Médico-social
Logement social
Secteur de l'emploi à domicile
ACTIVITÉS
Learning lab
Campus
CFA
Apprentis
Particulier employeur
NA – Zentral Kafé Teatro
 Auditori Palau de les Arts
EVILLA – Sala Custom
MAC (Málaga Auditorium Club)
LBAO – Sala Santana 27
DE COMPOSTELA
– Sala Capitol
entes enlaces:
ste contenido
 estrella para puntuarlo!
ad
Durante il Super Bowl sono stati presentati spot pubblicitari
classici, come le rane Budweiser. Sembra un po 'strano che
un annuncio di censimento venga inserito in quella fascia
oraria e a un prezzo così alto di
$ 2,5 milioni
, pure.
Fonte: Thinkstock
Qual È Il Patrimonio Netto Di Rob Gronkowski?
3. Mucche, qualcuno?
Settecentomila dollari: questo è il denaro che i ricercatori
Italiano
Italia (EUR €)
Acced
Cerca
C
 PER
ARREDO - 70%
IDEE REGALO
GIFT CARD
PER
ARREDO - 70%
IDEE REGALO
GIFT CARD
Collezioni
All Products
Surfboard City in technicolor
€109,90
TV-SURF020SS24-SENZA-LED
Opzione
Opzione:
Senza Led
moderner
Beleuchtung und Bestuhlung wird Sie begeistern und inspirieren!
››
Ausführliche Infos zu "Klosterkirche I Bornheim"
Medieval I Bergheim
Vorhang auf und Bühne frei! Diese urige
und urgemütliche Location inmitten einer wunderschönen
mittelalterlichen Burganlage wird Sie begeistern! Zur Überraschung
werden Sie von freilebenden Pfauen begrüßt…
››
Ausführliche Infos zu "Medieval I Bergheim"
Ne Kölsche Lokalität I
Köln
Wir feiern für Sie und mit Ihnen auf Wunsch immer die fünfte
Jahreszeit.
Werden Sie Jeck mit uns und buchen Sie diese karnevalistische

= = = =

▶ [DIRECTIONS] Copy the entries from the start through the line containing "ste contenido", changing every "Sala" to "Salle" and leaving everything else as it is. Return only those lines.

▶ [FINAL ANSWER]
Médico-social
Logement social
Secteur de l'emploi à domicile
ACTIVITÉS
Learning lab
Campus
CFA
Apprentis
Particulier employeur
NA – Zentral Kafé Teatro
 Auditori Palau de les Arts
EVILLA – Salle Custom
MAC (Málaga Auditorium Club)
LBAO – Salle Santana 27
DE COMPOSTELA
– Salle Capitol
entes enlaces:
ste contenido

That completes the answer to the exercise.